PROBLEM REQUIREMENTS:
Pull out each line of the items below that contains the word "what", and copy those lines. Case matters.
··· INFORMATION PROVIDED ···
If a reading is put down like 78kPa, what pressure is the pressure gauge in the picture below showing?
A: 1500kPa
···
··· INFORMATION PROVIDED ···
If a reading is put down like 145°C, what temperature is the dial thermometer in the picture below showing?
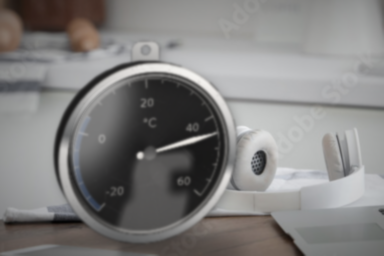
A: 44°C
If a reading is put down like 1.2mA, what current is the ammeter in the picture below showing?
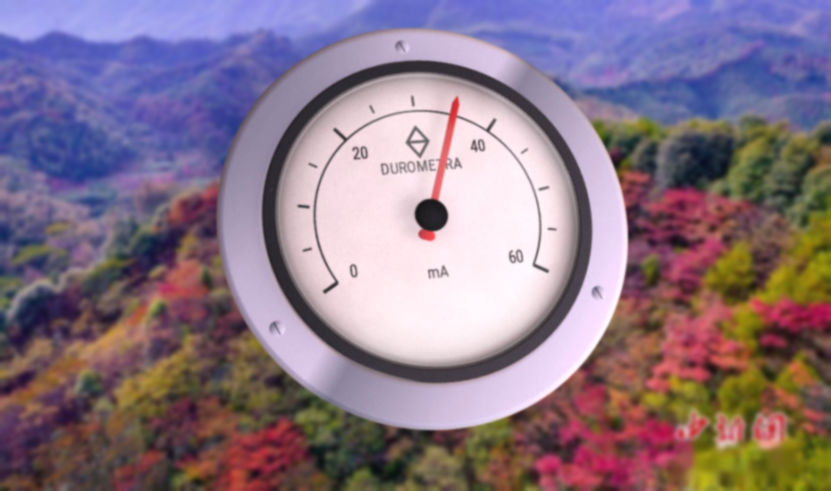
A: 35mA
···
RESULT OF THE EXERCISE:
If a reading is put down like 78kPa, what pressure is the pressure gauge in the picture below showing?
If a reading is put down like 145°C, what temperature is the dial thermometer in the picture below showing?
If a reading is put down like 1.2mA, what current is the ammeter in the picture below showing?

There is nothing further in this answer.